• **Records contained in a dataset**
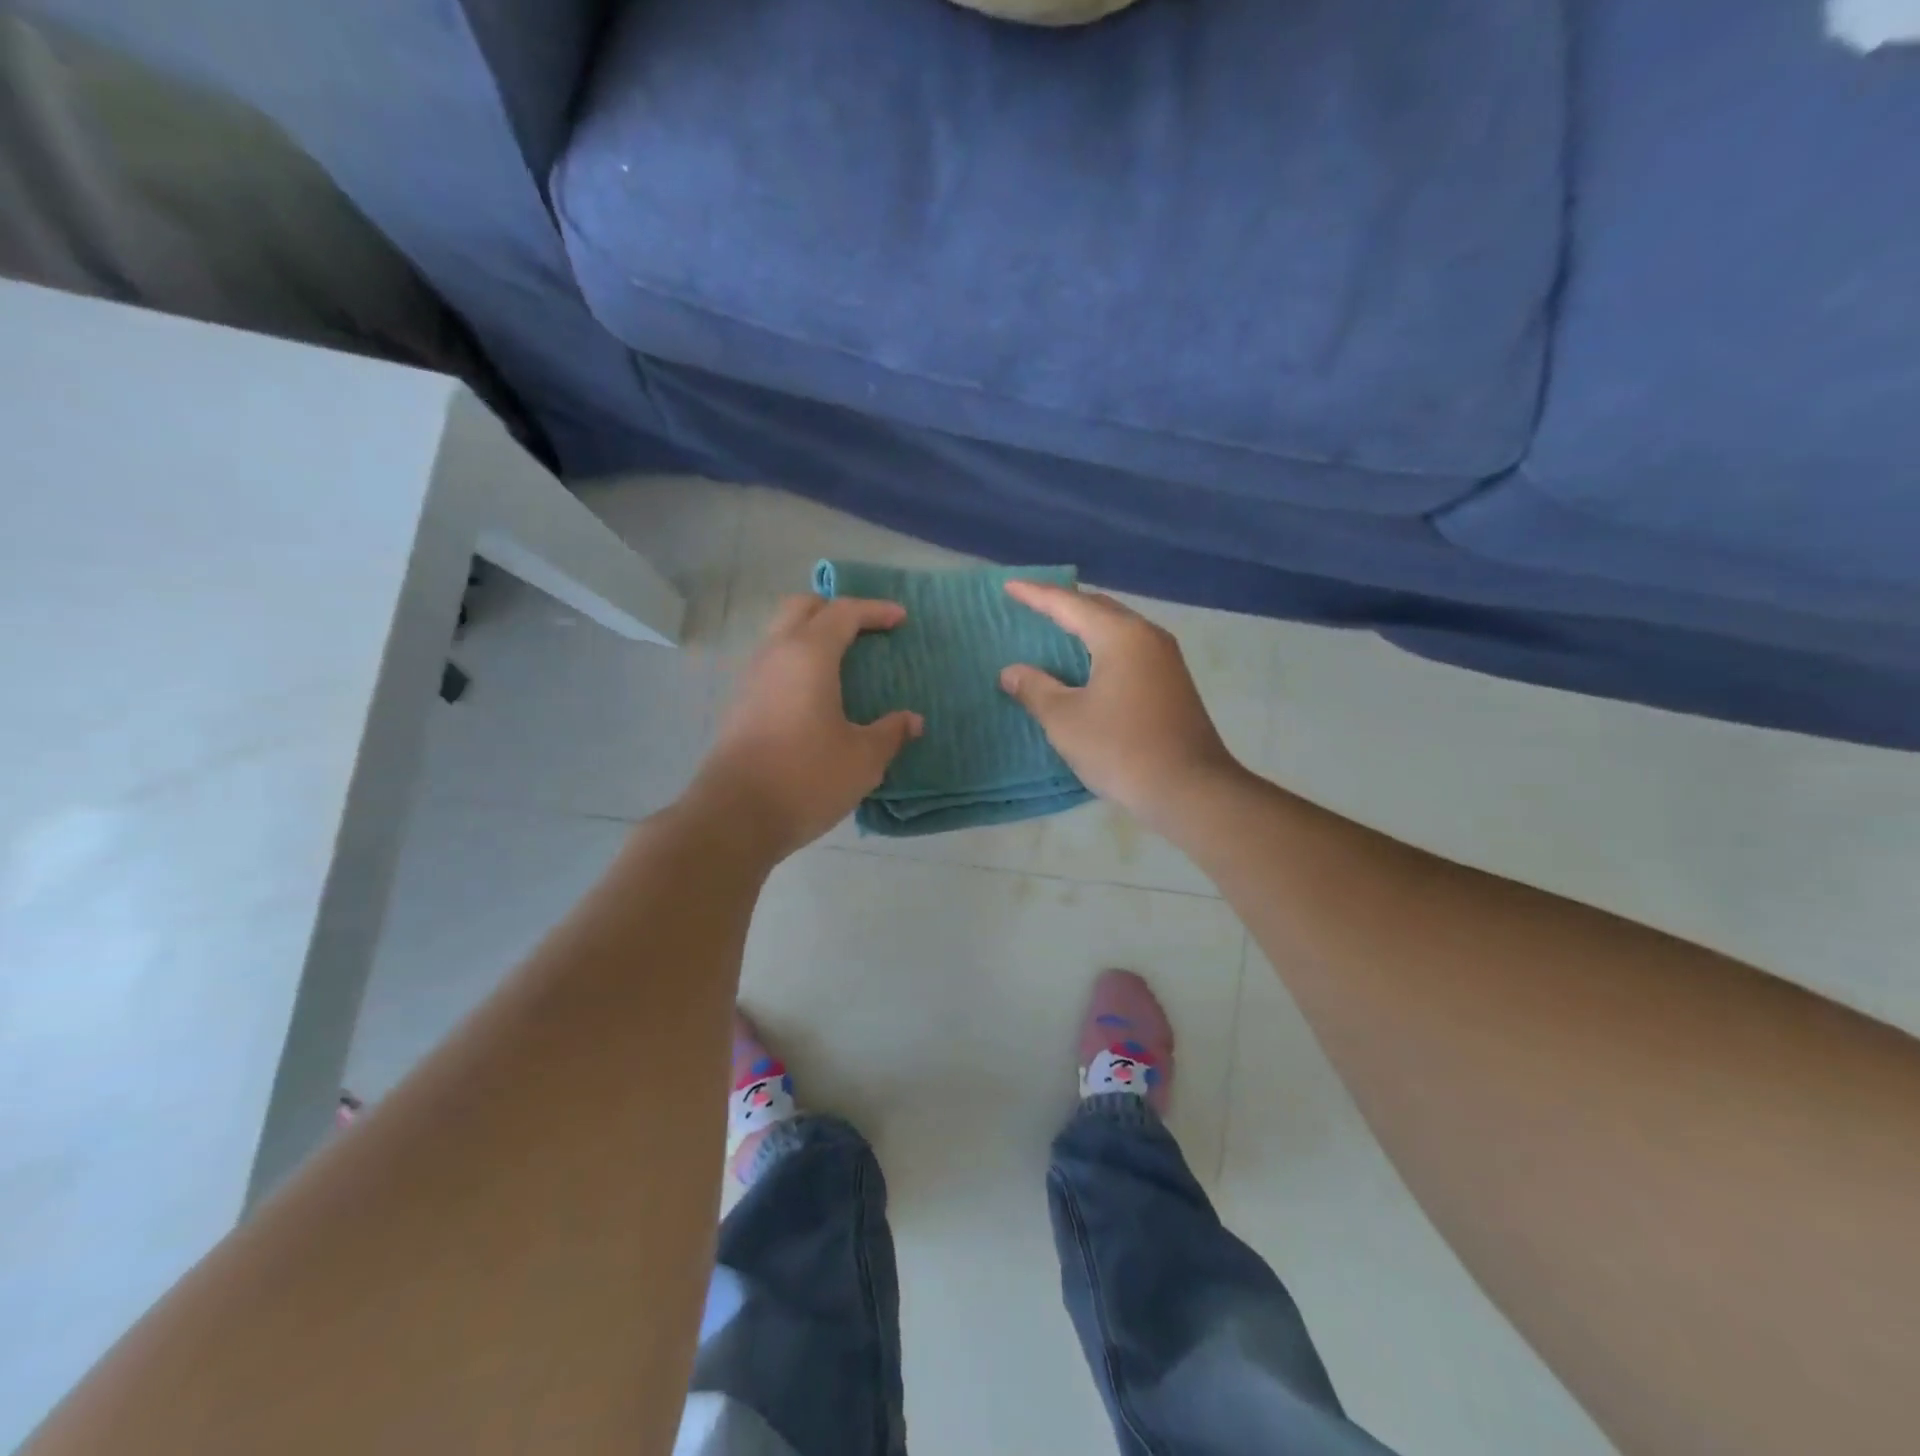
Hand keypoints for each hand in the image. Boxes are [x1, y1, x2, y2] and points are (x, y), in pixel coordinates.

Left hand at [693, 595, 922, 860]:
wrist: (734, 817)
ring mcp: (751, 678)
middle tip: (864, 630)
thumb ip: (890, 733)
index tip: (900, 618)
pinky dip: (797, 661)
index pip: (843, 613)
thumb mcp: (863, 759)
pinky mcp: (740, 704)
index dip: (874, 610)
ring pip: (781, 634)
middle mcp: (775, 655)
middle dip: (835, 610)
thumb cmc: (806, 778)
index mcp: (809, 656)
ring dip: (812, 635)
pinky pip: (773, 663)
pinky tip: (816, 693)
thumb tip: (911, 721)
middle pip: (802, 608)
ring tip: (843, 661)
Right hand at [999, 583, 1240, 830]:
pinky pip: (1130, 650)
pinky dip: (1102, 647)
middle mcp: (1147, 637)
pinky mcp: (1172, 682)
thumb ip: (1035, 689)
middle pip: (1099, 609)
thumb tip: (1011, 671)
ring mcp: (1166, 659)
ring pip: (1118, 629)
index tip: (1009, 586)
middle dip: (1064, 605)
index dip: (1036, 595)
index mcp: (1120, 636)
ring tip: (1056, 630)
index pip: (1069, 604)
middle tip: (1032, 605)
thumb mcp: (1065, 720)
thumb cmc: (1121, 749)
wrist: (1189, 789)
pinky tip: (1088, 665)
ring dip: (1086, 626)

...

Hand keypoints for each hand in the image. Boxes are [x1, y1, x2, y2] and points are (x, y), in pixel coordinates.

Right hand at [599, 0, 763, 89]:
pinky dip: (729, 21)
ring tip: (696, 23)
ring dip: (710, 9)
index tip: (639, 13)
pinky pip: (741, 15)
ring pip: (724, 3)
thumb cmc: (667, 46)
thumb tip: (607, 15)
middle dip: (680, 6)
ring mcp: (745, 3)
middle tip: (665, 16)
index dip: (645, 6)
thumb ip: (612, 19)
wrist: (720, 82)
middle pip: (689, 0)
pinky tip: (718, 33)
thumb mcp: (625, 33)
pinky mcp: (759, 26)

• **WHAT THE TASK ASKS**
Write out only the lines that run from the line containing "thumb ip: (890, 733)" through the line containing "ring dip: (1086, 626)", both included, exactly as they appear above.

• **RESULT OF THE TASK**
thumb ip: (890, 733)
index tip: (900, 618)
pinky dip: (797, 661)
index pip: (843, 613)
thumb mcp: (863, 759)
pinky mcp: (740, 704)
index dip: (874, 610)
ring pip: (781, 634)
middle mcp: (775, 655)
middle dip: (835, 610)
thumb cmc: (806, 778)
index mcp: (809, 656)
ring dip: (812, 635)
pinky pip: (773, 663)
pinky tip: (816, 693)
thumb tip: (911, 721)
middle pip: (802, 608)
ring tip: (843, 661)
Right hand at [999, 583, 1240, 830]:
pinky pip: (1130, 650)
pinky dip: (1102, 647)
middle mcp: (1147, 637)
pinky mcp: (1172, 682)
thumb ip: (1035, 689)
middle pip: (1099, 609)
thumb tip: (1011, 671)
ring mcp: (1166, 659)
ring pip: (1118, 629)
index tip: (1009, 586)
middle dip: (1064, 605)
index dip: (1036, 595)
index mcp: (1120, 636)
ring tip: (1056, 630)
index pip: (1069, 604)
middle tip: (1032, 605)
thumb mcp: (1065, 720)
thumb cmc: (1121, 749)
wrist: (1189, 789)
pinky tip: (1088, 665)
ring dip: (1086, 626)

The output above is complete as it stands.